Plants also do not feel pain since they do not contain nervous system. You could rip a leaf off a tree and it would not feel it. It would simply just replace the one you ripped off.

It has been shown that when a plant is damaged it will release certain chemicals. Other plants react to these chemicals and then release chemicals etc. Although it would seem like communication. It seems to me that plants simply have a more chemical reactive system of response as opposed to communication. This could be done through root systems in many cases like in trees where many trees have interwoven root systems.

It is not a communication persay although depending on how it is perceived could be. In my opinion it is more or less just simple bio-chemical reactions and responses. We have them too for instance humans release pheramones although we cannot sense them consciously it causes several neuro-chemicals to respond. It is why men are attracted to women etc. Well one of the reasons.


frogfish
QUOTE
It has been shown that when a plant is damaged it will release certain chemicals. Other plants react to these chemicals and then release chemicals etc

And that's a primitive form of communication.
lowbro
QUOTE
And that's a primitive form of communication.

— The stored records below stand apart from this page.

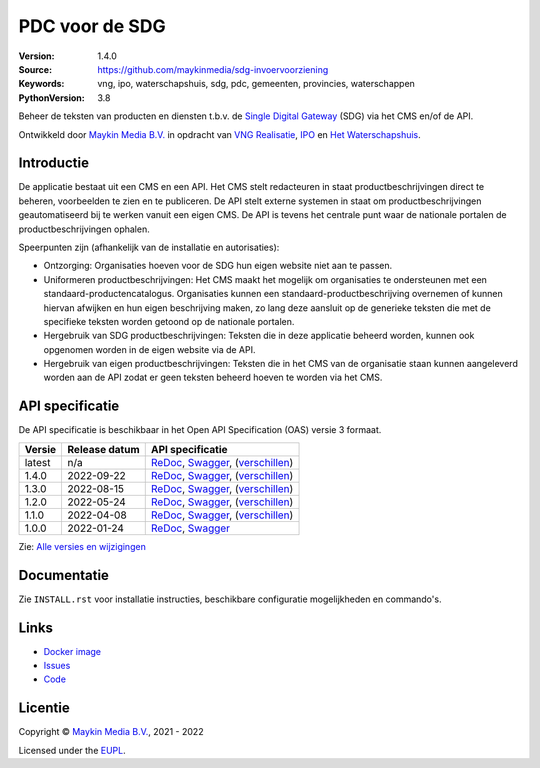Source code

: ===============
PDC voor de SDG
===============

:Version: 1.4.0
:Source: https://github.com/maykinmedia/sdg-invoervoorziening
:Keywords: vng, ipo, waterschapshuis, sdg, pdc, gemeenten, provincies, waterschappen
:PythonVersion: 3.8

|build-status| |coverage| |docker| |black| |python-versions|

Beheer de teksten van producten en diensten t.b.v. de `Single Digital Gateway`_
(SDG) via het CMS en/of de API.

Ontwikkeld door `Maykin Media B.V.`_ in opdracht van `VNG Realisatie`_, 
`IPO`_ en `Het Waterschapshuis`_.


Introductie
===========

De applicatie bestaat uit een CMS en een API. Het CMS stelt redacteuren in 
staat productbeschrijvingen direct te beheren, voorbeelden te zien en te 
publiceren. De API stelt externe systemen in staat om productbeschrijvingen 
geautomatiseerd bij te werken vanuit een eigen CMS. De API is tevens het 
centrale punt waar de nationale portalen de productbeschrijvingen ophalen.

Speerpunten zijn (afhankelijk van de installatie en autorisaties):

* Ontzorging: Organisaties hoeven voor de SDG hun eigen website niet aan te 
  passen.
* Uniformeren productbeschrijvingen: Het CMS maakt het mogelijk om organisaties 
  te ondersteunen met een standaard-productencatalogus. 
  Organisaties kunnen een standaard-productbeschrijving overnemen of kunnen 
  hiervan afwijken en hun eigen beschrijving maken, zo lang deze aansluit op 
  de generieke teksten die met de specifieke teksten worden getoond op de 
  nationale portalen. 
* Hergebruik van SDG productbeschrijvingen: Teksten die in deze applicatie 
  beheerd worden, kunnen ook opgenomen worden in de eigen website via de API.
* Hergebruik van eigen productbeschrijvingen: Teksten die in het CMS van de
  organisatie staan kunnen aangeleverd worden aan de API  zodat er geen
  teksten beheerd hoeven te worden via het CMS.


API specificatie
================

De API specificatie is beschikbaar in het Open API Specification (OAS) versie 3
formaat.

==============  ==============  =============================
Versie          Release datum   API specificatie
==============  ==============  =============================
latest          n/a             `ReDoc <https://redocly.github.io/redoc/?url=https://raw.githubusercontent.com/maykinmedia/sdg-invoervoorziening/master/src/openapi.yaml>`_,
                                `Swagger <https://petstore.swagger.io/?url=https://raw.githubusercontent.com/maykinmedia/sdg-invoervoorziening/master/src/openapi.yaml>`_,
                                (`verschillen <https://github.com/maykinmedia/sdg-invoervoorziening/compare/1.4.0..master#diff-b9c28fec6c3f3fa5cff870d24601d6ab7027520f3b084cc767aefd258cb8c40a>`_)
1.4.0           2022-09-22      `ReDoc <https://redocly.github.io/redoc/?url=https://raw.githubusercontent.com/maykinmedia/sdg-invoervoorziening/1.4.0/src/openapi.yaml>`_,
                                `Swagger <https://petstore.swagger.io/?url=https://raw.githubusercontent.com/maykinmedia/sdg-invoervoorziening/1.4.0/src/openapi.yaml>`_,
                                (`verschillen <https://github.com/maykinmedia/sdg-invoervoorziening/compare/1.3.0..1.4.0#diff-b9c28fec6c3f3fa5cff870d24601d6ab7027520f3b084cc767aefd258cb8c40a>`_)
1.3.0           2022-08-15      `ReDoc <https://redocly.github.io/redoc/?url=https://raw.githubusercontent.com/maykinmedia/sdg-invoervoorziening/1.3.0/src/openapi.yaml>`_,
                                `Swagger <https://petstore.swagger.io/?url=https://raw.githubusercontent.com/maykinmedia/sdg-invoervoorziening/1.3.0/src/openapi.yaml>`_,
                                (`verschillen <https://github.com/maykinmedia/sdg-invoervoorziening/compare/1.2.0..1.3.0#diff-b9c28fec6c3f3fa5cff870d24601d6ab7027520f3b084cc767aefd258cb8c40a>`_)
1.2.0           2022-05-24      `ReDoc <https://redocly.github.io/redoc/?url=https://raw.githubusercontent.com/maykinmedia/sdg-invoervoorziening/1.2.0/src/openapi.yaml>`_,
                                `Swagger <https://petstore.swagger.io/?url=https://raw.githubusercontent.com/maykinmedia/sdg-invoervoorziening/1.2.0/src/openapi.yaml>`_,
                                (`verschillen <https://github.com/maykinmedia/sdg-invoervoorziening/compare/1.1.0..1.2.0#diff-b9c28fec6c3f3fa5cff870d24601d6ab7027520f3b084cc767aefd258cb8c40a>`_)
1.1.0           2022-04-08      `ReDoc <https://redocly.github.io/redoc/?url=https://raw.githubusercontent.com/maykinmedia/sdg-invoervoorziening/1fe65d2e43c37196bbdee161d4fa8951191f7e3a/src/openapi.yaml>`_,
                                `Swagger <https://petstore.swagger.io/?url=https://raw.githubusercontent.com/maykinmedia/sdg-invoervoorziening/1fe65d2e43c37196bbdee161d4fa8951191f7e3a/src/openapi.yaml>`_,
                                (`verschillen <https://github.com/maykinmedia/sdg-invoervoorziening/compare/1.0.0..1fe65d2e43c37196bbdee161d4fa8951191f7e3a#diff-b9c28fec6c3f3fa5cff870d24601d6ab7027520f3b084cc767aefd258cb8c40a>`_)
1.0.0           2022-01-24      `ReDoc <https://redocly.github.io/redoc/?url=https://raw.githubusercontent.com/maykinmedia/sdg-invoervoorziening/1.0.0/src/openapi.yaml>`_,
                                `Swagger <https://petstore.swagger.io/?url=https://raw.githubusercontent.com/maykinmedia/sdg-invoervoorziening/1.0.0/src/openapi.yaml>`_
==============  ==============  =============================

Zie: `Alle versies en wijzigingen <https://github.com/maykinmedia/sdg-invoervoorziening/blob/master/CHANGELOG.rst>`_


Documentatie
============

Zie ``INSTALL.rst`` voor installatie instructies, beschikbare configuratie 
mogelijkheden en commando's.


Links
=====

* `Docker image <https://hub.docker.com/r/maykinmedia/sdg-invoervoorziening>`_
* `Issues <https://github.com/maykinmedia/sdg-invoervoorziening/issues>`_
* `Code <https://github.com/maykinmedia/sdg-invoervoorziening>`_


Licentie
========

Copyright © `Maykin Media B.V.`_, 2021 - 2022

Licensed under the `EUPL`_.


.. |build-status| image:: https://github.com/maykinmedia/sdg-invoervoorziening/actions/workflows/ci.yml/badge.svg
    :alt: Build status
    :target: https://github.com/maykinmedia/sdg-invoervoorziening/actions/workflows/ci.yml

.. |coverage| image:: https://codecov.io/github/maykinmedia/sdg-invoervoorziening/branch/master/graphs/badge.svg?branch=master
    :alt: Coverage
    :target: https://app.codecov.io/gh/maykinmedia/sdg-invoervoorziening

.. |black| image:: https://img.shields.io/badge/code%20style-black-000000.svg
    :alt: Code style
    :target: https://github.com/psf/black

.. |docker| image:: https://img.shields.io/docker/v/maykinmedia/sdg-invoervoorziening
    :alt: Docker image
    :target: https://hub.docker.com/r/maykinmedia/sdg-invoervoorziening

.. |python-versions| image:: https://img.shields.io/badge/python-3.8%2B-blue.svg
    :alt: Supported Python version


.. _`Maykin Media B.V.`: https://www.maykinmedia.nl
.. _`VNG Realisatie`: https://www.vngrealisatie.nl/
.. _`IPO`: https://www.ipo.nl/
.. _`Het Waterschapshuis`: https://www.hetwaterschapshuis.nl/
.. _`Single Digital Gateway`: https://eur-lex.europa.eu/legal-content/EN/TXT/?uri=uriserv:OJ.L_.2018.295.01.0001.01.ENG&toc=OJ:L:2018:295:TOC
.. _`EUPL`: LICENSE.md
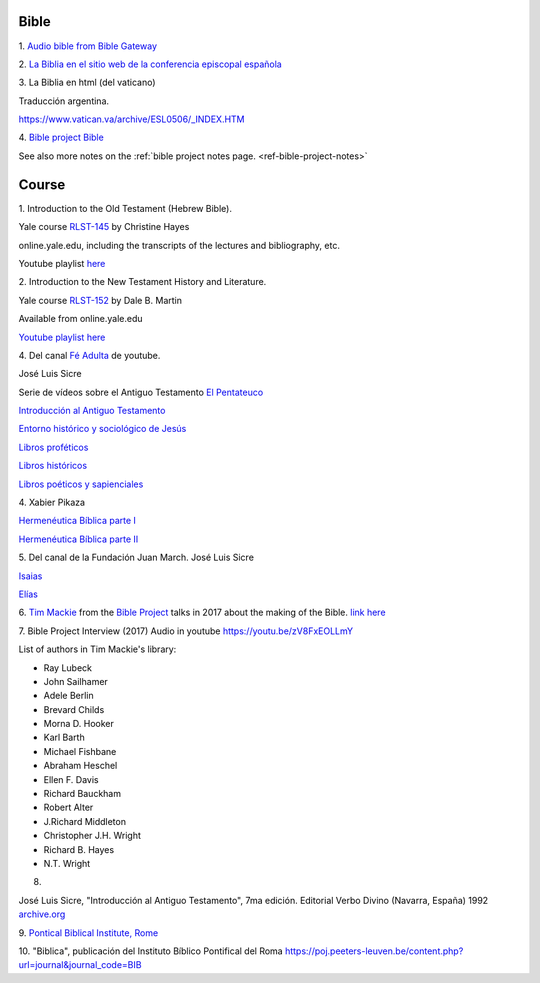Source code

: Bible
=====

1.
`Audio bible from Bible Gateway <https://www.biblegateway.com/resources/audio/>`_


2.
`La Biblia en el sitio web de la conferencia episcopal española <https://www.conferenciaepiscopal.es/biblia/>`_

3.
La Biblia en html (del vaticano)

Traducción argentina.

`https://www.vatican.va/archive/ESL0506/_INDEX.HTM <https://www.vatican.va/archive/ESL0506/_INDEX.HTM>`_

4.
`Bible project Bible <https://bibleproject.com/bible/nasb/genesis/1/>`_

See also more notes on the :ref:`bible project notes page. <ref-bible-project-notes>`


Course
======

1.
Introduction to the Old Testament (Hebrew Bible).

Yale course `RLST-145 <https://oyc.yale.edu/religious-studies/rlst-145>`_ by Christine Hayes

online.yale.edu, including the transcripts of the lectures and bibliography, etc.

Youtube playlist `here <https://www.youtube.com/playlist?list=PLh9mgdi4rNeyuvTEbD-Ei0JdMUujXfyWi>`_


2.
Introduction to the New Testament History and Literature.

Yale course `RLST-152 <https://oyc.yale.edu/religious-studies/rlst-152>`_ by Dale B. Martin

Available from online.yale.edu

`Youtube playlist here <https://www.youtube.com/playlist?list=PL279CFA55C51E75E0>`_

4.
Del canal `Fé Adulta <https://www.youtube.com/@feadultaescuela>`_ de youtube.

José Luis Sicre

Serie de vídeos sobre el Antiguo Testamento
`El Pentateuco <https://youtu.be/NfAwn3iUxFg>`_

`Introducción al Antiguo Testamento <https://youtu.be/-LbPzJG55KQ>`_

`Entorno histórico y sociológico de Jesús <https://youtu.be/lYpRsomdt0U>`_

`Libros proféticos <https://youtu.be/DsDspxh4TBg>`_

`Libros históricos <https://youtu.be/bZkaARxxn_I>`_

`Libros poéticos y sapienciales <https://youtu.be/HWKauD5krtE>`_

4.
Xabier Pikaza

`Hermenéutica Bíblica parte I <https://youtu.be/YEPqrPgGd1s>`_

`Hermenéutica Bíblica parte II <https://youtu.be/gOIu2ciPGUo>`_

5.
Del canal de la Fundación Juan March.
José Luis Sicre

`Isaias <https://www.youtube.com/watch?v=Ah0lJP-2N2k&pp=ygUPam9zZSBsdWlzIHNpY3Jl>`_

`Elías <https://www.youtube.com/watch?v=MWmvTK5b1Jw&pp=ygUPam9zZSBsdWlzIHNpY3Jl>`_


6.
`Tim Mackie <https://bibleproject.com/tim-mackie/>`_ from the `Bible Project <https://bibleproject.com>`_ talks in 2017 about the making of the Bible.
`link here <https://www.youtube.com/watch?v=eaqKzYJ151Y>`_


7.
Bible Project Interview (2017) Audio in youtube
`https://youtu.be/zV8FxEOLLmY <https://youtu.be/zV8FxEOLLmY>`_

List of authors in Tim Mackie's library:

- Ray Lubeck
- John Sailhamer
- Adele Berlin
- Brevard Childs
- Morna D. Hooker
- Karl Barth
- Michael Fishbane
- Abraham Heschel
- Ellen F. Davis
- Richard Bauckham
- Robert Alter
- J.Richard Middleton
- Christopher J.H. Wright
- Richard B. Hayes
- N.T. Wright


8.

José Luis Sicre, "Introducción al Antiguo Testamento", 7ma
edición. Editorial Verbo Divino (Navarra, España) 1992
`archive.org <https://archive.org/details/joseluissicreintroduccionalantiguotestamento>`_


9.
`Pontical Biblical Institute, Rome <https://www.biblico.it/>`_

10.
"Biblica", publicación del Instituto Bíblico Pontifical del Roma
`https://poj.peeters-leuven.be/content.php?url=journal&journal_code=BIB <https://poj.peeters-leuven.be/content.php?url=journal&journal_code=BIB>`_
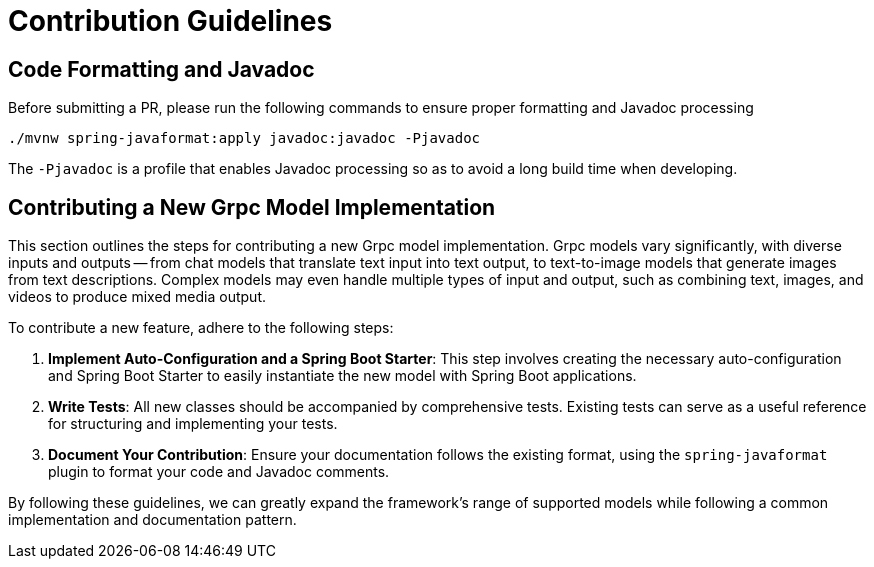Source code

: [[contribution-guidelines]]
= Contribution Guidelines

== Code Formatting and Javadoc

Before submitting a PR, please run the following commands to ensure proper formatting and Javadoc processing

```
./mvnw spring-javaformat:apply javadoc:javadoc -Pjavadoc
```

The `-Pjavadoc` is a profile that enables Javadoc processing so as to avoid a long build time when developing.

== Contributing a New Grpc Model Implementation

This section outlines the steps for contributing a new Grpc model implementation.
Grpc models vary significantly, with diverse inputs and outputs -- from chat models that
translate text input into text output, to text-to-image models that generate images
from text descriptions.
Complex models may even handle multiple types of input and output, such as combining text,
images, and videos to produce mixed media output.

To contribute a new feature, adhere to the following steps:

. *Implement Auto-Configuration and a Spring Boot Starter*: This step involves creating the
necessary auto-configuration and Spring Boot Starter to easily instantiate the new model with
Spring Boot applications.

. *Write Tests*: All new classes should be accompanied by comprehensive tests.
Existing tests can serve as a useful reference for structuring and implementing your tests.

. *Document Your Contribution*: Ensure your documentation follows the existing format,
using the `spring-javaformat` plugin to format your code and Javadoc comments.

By following these guidelines, we can greatly expand the framework's range of supported models
while following a common implementation and documentation pattern.
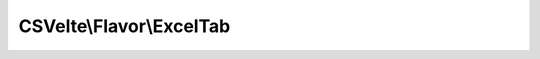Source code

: -------------------------
CSVelte\\Flavor\\ExcelTab
-------------------------

.. php:namespace: CSVelte\\Flavor

.. php:class:: ExcelTab

    Excel CSV "flavor"
    This is the most common flavor of CSV as it is what is produced by Excel, the
    900 pound Gorilla of CSV importing/exporting. It is also technically the
    "standard" CSV format according to RFC 4180

    .. php:const:: QUOTE_ALL

        Quote all cells.
        Set Flavor::$quoteStyle to this to quote all cells, regardless of data type

    .. php:const:: QUOTE_NONE

        Quote no cells.
        Set Flavor::$quoteStyle to this to quote no columns, regardless of data type

    .. php:const:: QUOTE_MINIMAL

        Quote minimal columns.
        Set Flavor::$quoteStyle to this to quote only cells that contain special
        characters such as newlines or the delimiter character

    .. php:const:: QUOTE_NONNUMERIC

        Quote non-numeric cells.
        Set Flavor::$quoteStyle to this to quote only cells that contain
        non-numeric data

    .. php:attr:: delimiter

        protected

    .. php:attr:: escapeChar

        protected

    .. php:attr:: quoteChar

        protected string

        Quote character.
        This is the character that will be used to enclose (quote) data cells. It
        is usually a double quote character but single quote is allowed.

    .. php:attr:: doubleQuote

        protected boolean

        Double quote escape mode.
        If set to true, quote characters within quoted text will be escaped by
        preceding them with the same quote character.

    .. php:attr:: skipInitialSpace

        protected

        Not yet implemented

    .. php:attr:: quoteStyle

        protected string

        Quoting style.
        This may be set to one of four values:
        * *Flavor::QUOTE_NONE* - To never quote data cells
        * *Flavor::QUOTE_ALL* - To always quote data cells
        * *Flavor::QUOTE_MINIMAL* - To only quote data cells that contain special
        characters such as quote character or delimiter character
        * *Flavor::QUOTE_NONNUMERIC* - To quote data cells that contain
        non-numeric data

    .. php:attr:: lineTerminator

        protected string

        Line terminator string sequence.
        This is a character or sequence of characters that will be used to denote
        the end of a row within the data

    .. php:attr:: header

        protected boolean

        Header.
        If set to true, this means the first line of the CSV data is to be treated
        as the column headers.

    .. php:method:: __construct($attributes = null)

        Class constructor

        The attributes that make up a flavor object can only be specified by
        passing them in an array as key => value pairs to the constructor. Once
        the flavor object is created, its attributes cannot be changed.

        :param $attributes:

    .. php:method:: hasHeader()

        Does this flavor of CSV have a header row?

        The difference between $flavor->header and $flavor->hasHeader() is that
        hasHeader() is always going to give you a boolean value, whereas
        $flavor->header may be null. A null value for header could mean that the
        taster class could not reliably determine whether or not there was a
        header row or it could simply mean that the flavor was instantiated with
        no value for the header property.

        :returns: boolean

    .. php:method:: assertValidAttribute($attr)

        Assert valid attribute name.
        Assert that a particular attribute is valid (basically just that it
        exists)
        and throw an exception otherwise

        :param $attr:
        :returns: void

    .. php:method:: copy($attribs = array())

        Copy this flavor object

        Because flavor attributes are immutable, it is implossible to change their
        attributes. If you need to change a flavor's attributes, call this method
        instead, specifying which attributes are to be changed.

        :param $attribs:
        :returns: CSVelte\Flavor A flavor object with your new attributes

    .. php:method:: __get($attr)

        Attribute accessor magic method

        :param $attr:
        :returns: string The attribute value

    .. php:method:: __set($attr, $val)

        Attribute accessor (setter) magic method.
        Disabled because attributes are immutable (read-only)

        :param $attr:
        :param $val:
        :returns: void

yep, no different than when a africanized honey bee releases chemicals to other to swarm when its being damaged.

So plants can communicate, because the other plant(s) around it react in a specific way and thats to "protect leaves".

To me, that sounds like communication Ganja
Hypernicus
The Plants Respond

Sometimes it happens that a person can name the exact moment when his or her life changed irrevocably. For Cleve Backster, it was early morning on February 2, 1966, at thirteen minutes, fifty-five seconds of chart time for a polygraph he was administering. One of the world's experts on polygraphs, and the creator of the Backster Zone Comparison Test, the standard used by lie detection examiners worldwide, Backster had threatened the subject's well-being in hopes of triggering a response. The subject had responded electrochemically to this threat. The subject was a plant.

Continue the reading here
Sambu
QUOTE(Hypernicus @ Jul 22 2006, 08:07 PM) [snapback]1279441[/snapback]

The Plants Respond


Continue the reading here


Before this thread goes away I was wondering if anyone knows about Luther Burbank? Worth a google. A genius and true California hero. He even charmed the thorns off the rose and the prickers off the cactus.

Backster is on the right track but maybe you might check on Marcel Vogel, another genius with over 100 IBM patents to his credit.